Encuentro De Amor

Capítulo 14

Precisamente la campana que anuncia el inicio del primer periodo suena por todo el pasillo, lo cual hace que Arlet me dedique una última sonrisa pequeña pero sincera y se siente en su respectivo lugar, sacando su propio cuaderno y abriéndolo en su pupitre. Durante el periodo, el profesor Logán comenzó a trazar mapas en la pizarra, pero el sonido de la tiza chocando contra el pizarrón se volvió un eco lejano. Miré el papel blanco de mi cuaderno, no para anotar algo de lo que estuviera diciendo sobre las capitales o los relieves, sino para dejar que mi mano se moviera sola por el papel.

Miré por un momento a Arlet, que escribía a toda prisa a mi lado mientras fruncía el ceño en máxima concentración, que rara vez veo en ella. Miro de nuevo mi pupitre, observando cómo un rayo de sol que entra por la ventana se posó en mi cuaderno iluminando una parte de él. Tomé mi lápiz y en una esquina de la hoja, empecé a escribir casi sin pensar las palabras que Eliot me había dicho en el auto.

"Oro frío..." escribí con letra pequeña y cursiva. "El invierno de ellos..." puse en una línea por debajo del primero, mientras dibujo un garabato de una hoja cayendo de un árbol seco al lado de lo que escribí.

Me detuve un momento, mordiendo mi lápiz. Pienso en las palabras de Eliot un poco más, sintiéndolas como un escudo que me protege de mi realidad; las repito en mi cabeza una y otra vez como un mantra: "dueña de mi propia vida".

Dejé que el silencio de la clase me envolviera por primera vez en el día; la presión que sentía en el pecho disminuyó. No era felicidad, era una calma silenciosa, una tregua con la vida al menos por un momento. Cerré los ojos un segundo y por un momento imaginé mi vida donde nadie podría entrar sin mi permiso. Ni mi padre, ni Kilian, ni la frialdad de Lol.

Salgo de mi imaginación cuando escucho la campana sonar y pestañeo cuando veo al profesor Logán salir del salón. Estuve tan metida en mis pensamientos que ya habían pasado cuarenta y cinco minutos en unos minutos para mí, suspirando; cierro mi cuaderno, aliviada de que mi primera clase haya terminado: qué bien, solo faltan tres clases para que llegue el receso, digo, mirando a Arlet, que estaba aguardando su cuaderno y sacando otro de manera concentrada, y pienso: (Hoy está un poco rara, nunca se toma las clases en serio, ¿qué le pasará?) Después de eso pasó clase tras clase divagando en mis pensamientos, esperando y mirando el reloj en una de las paredes del salón cada cinco minutos, hasta que llega el receso, por fin, pegando un suspiro de alivio.
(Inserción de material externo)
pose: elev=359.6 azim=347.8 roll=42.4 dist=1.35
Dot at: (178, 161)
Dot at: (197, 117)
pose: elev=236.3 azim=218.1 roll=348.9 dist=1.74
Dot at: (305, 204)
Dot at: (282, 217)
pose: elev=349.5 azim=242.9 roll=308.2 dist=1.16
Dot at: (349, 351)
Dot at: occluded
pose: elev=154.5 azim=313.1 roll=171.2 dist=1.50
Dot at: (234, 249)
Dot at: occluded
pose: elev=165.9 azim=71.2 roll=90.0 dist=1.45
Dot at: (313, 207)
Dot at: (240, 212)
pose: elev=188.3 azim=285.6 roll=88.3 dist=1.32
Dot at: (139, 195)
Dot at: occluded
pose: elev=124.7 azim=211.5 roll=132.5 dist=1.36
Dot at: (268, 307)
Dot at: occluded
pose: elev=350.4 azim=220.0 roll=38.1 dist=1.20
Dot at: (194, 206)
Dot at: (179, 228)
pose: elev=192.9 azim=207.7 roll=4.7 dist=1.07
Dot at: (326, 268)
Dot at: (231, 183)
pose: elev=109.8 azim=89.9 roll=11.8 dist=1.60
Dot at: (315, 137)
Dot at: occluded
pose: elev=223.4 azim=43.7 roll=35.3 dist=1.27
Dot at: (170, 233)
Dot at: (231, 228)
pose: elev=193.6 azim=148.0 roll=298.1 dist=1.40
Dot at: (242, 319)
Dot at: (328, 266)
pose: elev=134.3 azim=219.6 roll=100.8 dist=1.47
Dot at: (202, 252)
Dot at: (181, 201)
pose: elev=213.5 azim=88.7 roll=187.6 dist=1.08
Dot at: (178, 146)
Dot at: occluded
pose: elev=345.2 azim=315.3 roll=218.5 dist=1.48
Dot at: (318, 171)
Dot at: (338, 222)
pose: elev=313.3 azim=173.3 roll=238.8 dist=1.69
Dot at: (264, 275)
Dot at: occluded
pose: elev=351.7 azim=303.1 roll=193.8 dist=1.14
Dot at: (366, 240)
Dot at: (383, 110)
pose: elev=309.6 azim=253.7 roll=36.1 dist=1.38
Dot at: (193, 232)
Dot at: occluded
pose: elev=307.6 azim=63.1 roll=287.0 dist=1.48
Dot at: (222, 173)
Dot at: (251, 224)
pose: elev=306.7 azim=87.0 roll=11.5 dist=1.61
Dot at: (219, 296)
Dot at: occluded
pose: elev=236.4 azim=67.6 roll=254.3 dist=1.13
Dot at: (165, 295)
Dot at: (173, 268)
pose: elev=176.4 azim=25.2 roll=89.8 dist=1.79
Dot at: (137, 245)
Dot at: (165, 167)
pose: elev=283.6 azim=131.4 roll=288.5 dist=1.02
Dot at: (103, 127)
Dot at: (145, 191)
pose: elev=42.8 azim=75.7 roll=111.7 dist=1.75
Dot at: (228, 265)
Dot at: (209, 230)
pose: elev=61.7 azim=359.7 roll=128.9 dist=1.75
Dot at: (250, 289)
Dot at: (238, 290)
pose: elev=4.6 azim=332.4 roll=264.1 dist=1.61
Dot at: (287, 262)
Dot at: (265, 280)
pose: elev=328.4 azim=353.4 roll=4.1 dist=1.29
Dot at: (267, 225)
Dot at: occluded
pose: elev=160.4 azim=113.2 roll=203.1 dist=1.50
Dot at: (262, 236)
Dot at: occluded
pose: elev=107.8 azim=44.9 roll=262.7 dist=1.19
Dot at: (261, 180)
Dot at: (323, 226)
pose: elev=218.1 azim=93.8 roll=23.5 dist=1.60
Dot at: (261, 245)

Salí del salón estirando los brazos un poco, sintiendo cómo mis músculos se relajaban por toda la tensión que sentí durante las clases. Arlet caminaba a mi lado todavía un poco callada, cargando sus libros contra el pecho. Al doblar la esquina hacia la cafetería, vimos a Indivar sentada en una de las mesas mirando su teléfono con esa expresión seria que siempre tiene, pero que la caracteriza. En cuanto nos vio, guardó el móvil y nos dedicó una pequeña sonrisa.

—Sobrevivieron. Dijo Indivar a modo de saludo, haciendo espacio en la mesa para que nos uniésemos a ella.